* _Polecenie 1_: Sformatuj jako listę JSON napisów, po jednym na każdy wiersz i bez pustych wierszy, te wiersze rekordów, które leżą między wierszem zawierającym "concorrenza nell'archiviazione BLOB" a wierszem zawierającym "È possibile scegliere", włącznie z nimi.

* _Fragment tekstu_:

▬▬▬

- Na świecie służby specjalne zatrzymują zamachowców głównie po realizacji. W Polsce nasze służby specjalne zrobiły to wcześniej, zrobiły to z wyprzedzeniem, nie dopuszczając do niebezpiecznego zdarzenia. I chwała za to służbom - powiedział o sprawie Brunona K. Artur Wrona, szef Prokuratury Apelacyjnej w Krakowie.

 

Chociaż samozachwyt nie jest dobrym towarzyszem pracy służb, przedstawiciele Agencji Bezpieczeństwa Wewnętrznego odtrąbili kolejny sukces. W opinii ekspertów dosyć wątpliwy. - Kawał roboty wykonała policja, natomiast Agencja przejęła sprawę i zrobiła z tego operację specjalną, mającą na celu spreparowanie pewnych zachowań przestępczych, aby odtrąbić sukces – mówi nadkom. Dariusz Loranty, wieloletni pracownik Wydziału ds. Terroru Kryminalnego i Zabójstw Komendy Stołecznej Policji.

 

Zdaniem b. negocjatora policyjnego takie operacje są potrzebne i nie powinny stanowić żadnego novum. Ale czy mieliśmy do czynienia z rzeczywistym zagrożeniem, jak przedstawiają to funkcjonariusze ABW? - Tak się pracuje, tak się robi i tak być powinno, ale efekty mogą być różne. Prawdopodobnie ten człowiek wpadł w sidła, które sprowokowały jego następne zachowanie, ale szczerze wątpię w informacje o zorganizowanej grupie, realnym zagrożeniu terrorystycznym – tłumaczy Dariusz Loranty.

 

Podobnego zdania jest dziennikarz śledczy Wojciech Sumliński, autor książki "Z mocy bezprawia" w której opisał historię inwigilacji jego osoby przez służby. - Sukcesy Agencji Bezpieczeństwa Wewnętrznego polegają na nagłaśnianiu rzeczy małych albo tych, które nie istnieją. Wszystko po to, aby chronić obóz rządzący. Nie mam za grosz zaufania ani do p. Bondaryka, ani do p. Mąki, ani do żadnego z funkcjonariuszy kierujących ABW. Natomiast wychwalanie się pod niebiosa kolejną akcją jest śmieszne. Służby - takie jak ABW - działają w ciszy, a nie w atmosferze samozachwytu - mówi Sumliński.

▬▬▬

* _Dane do ćwiczenia_:
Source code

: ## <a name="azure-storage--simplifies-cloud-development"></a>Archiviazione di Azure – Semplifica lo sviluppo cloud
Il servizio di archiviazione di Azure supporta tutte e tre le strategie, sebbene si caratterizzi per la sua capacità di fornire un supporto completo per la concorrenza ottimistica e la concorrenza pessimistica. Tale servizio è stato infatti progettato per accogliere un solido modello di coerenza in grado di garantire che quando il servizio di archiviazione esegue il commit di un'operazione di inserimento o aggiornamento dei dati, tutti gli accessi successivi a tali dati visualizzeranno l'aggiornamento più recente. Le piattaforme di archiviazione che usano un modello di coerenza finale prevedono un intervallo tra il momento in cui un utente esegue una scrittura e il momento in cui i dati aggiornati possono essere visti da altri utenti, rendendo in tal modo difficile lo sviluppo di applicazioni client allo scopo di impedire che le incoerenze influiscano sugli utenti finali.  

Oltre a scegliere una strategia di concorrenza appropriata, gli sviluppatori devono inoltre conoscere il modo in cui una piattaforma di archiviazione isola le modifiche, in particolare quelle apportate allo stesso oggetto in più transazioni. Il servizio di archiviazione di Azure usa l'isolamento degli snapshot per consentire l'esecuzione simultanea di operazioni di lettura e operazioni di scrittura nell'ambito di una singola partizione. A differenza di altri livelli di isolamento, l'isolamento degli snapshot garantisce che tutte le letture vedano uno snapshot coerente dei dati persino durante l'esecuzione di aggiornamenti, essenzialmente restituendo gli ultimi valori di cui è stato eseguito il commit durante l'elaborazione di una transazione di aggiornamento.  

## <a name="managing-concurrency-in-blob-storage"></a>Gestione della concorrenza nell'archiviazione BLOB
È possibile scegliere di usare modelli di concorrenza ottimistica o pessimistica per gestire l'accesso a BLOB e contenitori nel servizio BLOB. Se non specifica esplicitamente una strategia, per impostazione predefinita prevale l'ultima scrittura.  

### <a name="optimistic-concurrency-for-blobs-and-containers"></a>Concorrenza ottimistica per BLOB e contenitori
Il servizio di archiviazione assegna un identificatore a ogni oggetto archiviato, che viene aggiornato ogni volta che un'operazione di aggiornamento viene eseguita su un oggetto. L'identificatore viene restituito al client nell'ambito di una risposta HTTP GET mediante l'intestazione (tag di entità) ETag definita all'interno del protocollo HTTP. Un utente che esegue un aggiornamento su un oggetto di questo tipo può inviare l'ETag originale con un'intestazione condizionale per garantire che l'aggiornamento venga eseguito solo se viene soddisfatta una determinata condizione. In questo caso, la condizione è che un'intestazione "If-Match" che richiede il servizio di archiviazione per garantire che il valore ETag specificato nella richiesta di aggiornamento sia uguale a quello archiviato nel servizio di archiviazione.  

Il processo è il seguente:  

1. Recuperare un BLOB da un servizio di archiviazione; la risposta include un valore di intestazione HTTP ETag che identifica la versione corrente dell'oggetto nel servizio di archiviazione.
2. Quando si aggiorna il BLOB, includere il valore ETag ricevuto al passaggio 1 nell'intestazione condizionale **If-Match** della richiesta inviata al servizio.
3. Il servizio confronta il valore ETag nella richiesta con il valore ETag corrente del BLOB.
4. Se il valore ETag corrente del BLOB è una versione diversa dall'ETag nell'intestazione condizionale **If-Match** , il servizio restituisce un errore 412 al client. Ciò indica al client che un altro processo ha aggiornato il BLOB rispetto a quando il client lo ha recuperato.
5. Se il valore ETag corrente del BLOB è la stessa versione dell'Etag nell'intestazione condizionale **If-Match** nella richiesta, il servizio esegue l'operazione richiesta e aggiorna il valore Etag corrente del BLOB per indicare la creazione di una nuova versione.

▬▬▬

* _Polecenie 2_:
Odpowiedz na pytania na podstawie fragmentu tekstu:
(a) Kto stoi na czele Prokuratury Apelacyjnej w Krakowie?
(b) W jakiej jednostce przez wiele lat pracował Dariusz Loranty?
(c) Jak brzmi tytuł książki Wojciecha Sumlińskiego?

* _Odpowiedź 1_:
[
  "## <a name=\"managing-concurrency-in-blob-storage\"></a>Gestione della concorrenza nell'archiviazione BLOB",
  "È possibile scegliere di usare modelli di concorrenza ottimistica o pessimistica per gestire l'accesso a BLOB e contenitori nel servizio BLOB. Se non specifica esplicitamente una strategia, per impostazione predefinita prevale l'ultima scrittura.  "
]

* _Odpowiedź 2_:
(a) Artur Wrona.
(b) W Wydziale ds. Terroru Kryminalnego i Zabójstw Komendy Stołecznej Policji.
(c) "Z mocy bezprawia".